JAMES HOOLEY WAS at the back of Medical Tent A in the EMS command center.
"When we heard the first blast, it kind of gave us all pause," the chief of Boston EMS said. "I kept thinking that it sounded like a detonation. And then I scrambled for a minute, probably like everybody, trying to come up with some other reasonable explanation for what I just heard. And six, whatever, so many seconds later you heard the second explosion and then the radios started going off, people reporting persons down and an explosion. So that quickly went from, 'Oh my God, could that have been ...?' to 'Yep, it was.' And then folks went to work."
For Hooley and EMS, that meant running toward the booms, the cries of fear and pain and the possibility of further danger.
"Because we had had two explosions, we knew there was a secondary device and there was really no reason not to expect that there weren't more," he said. "Law enforcement was certainly aware of that risk and they wanted to get us and the patients out of there as quickly as we could. And we wanted to get them out because of the seriousness of their injuries.
"I wound up going to the front of the tent, and then up to the first blast site and later down to the second one.
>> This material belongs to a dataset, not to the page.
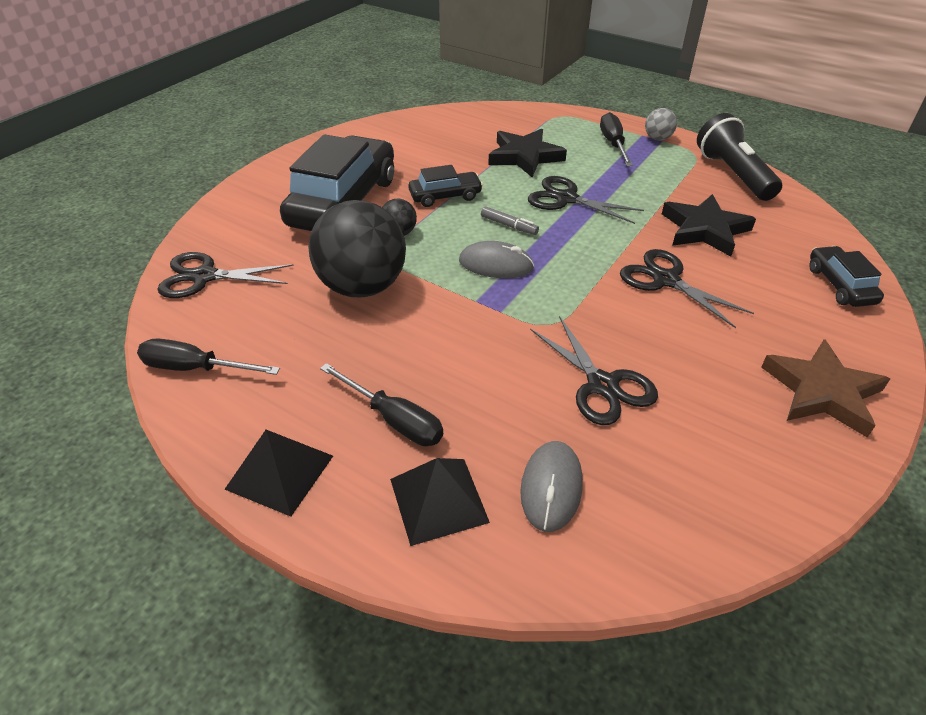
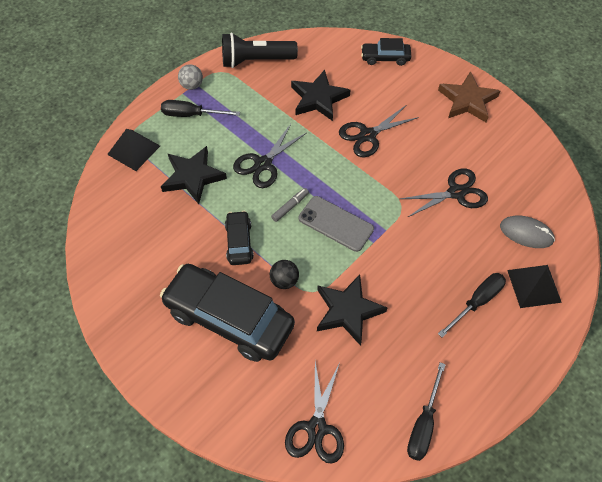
camera: 80 degrees left, 15 degrees up
(280, 472) = (514, 366): black pyramid -> black pyramid (133, 150)
(362, 287) = (348, 311): black ball -> black star
(496, 264) = (336, 223): grey mouse -> grey phone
From my focus as the EMS command, it was more to start getting out, making sure that notifications got out to hospitals in Boston that we had a mass casualty event, that there were multiple trauma victims and to also summon additional resources."
The Boston EMTs and paramedics sprinted to the bomb sites, surveyed the injured and sorted them by severity. They applied tourniquets, improvising where necessary, and directed bystanders and civilian first responders on how to do likewise.
The goals were simple: Stop the bleeding, then start the extraction.
"Because we do have a large transit system and an airport here, we do have to do annual disaster drills that could involve anything from crashes to explosions or whatever," Hooley said. "Because of that it was pretty well-rehearsed, so when all of a sudden you were presented with hundreds of people injured ... I'm not saying it was easy, but there wasn't a whole lot of people that had to be told what to do. It was like, 'Do the best you can for as many as you can. Sort them, get the sickest or the most grievously injured out first.' Those are a lot of the basic principles that people followed. People improvised when need be.
"Typically you may not send two critical patients in one ambulance, but when you're wheeling through that first wave of patients where we had 30 people basically labeled as red, or critical, yeah, you put two in a truck and send them off."
CARLOS ARREDONDO WAS in the grandstands in front of the Copley Library, holding an American flag in his right hand as he tried to take a photo with his left.
When the bombs went off, he didn't hesitate. He ran.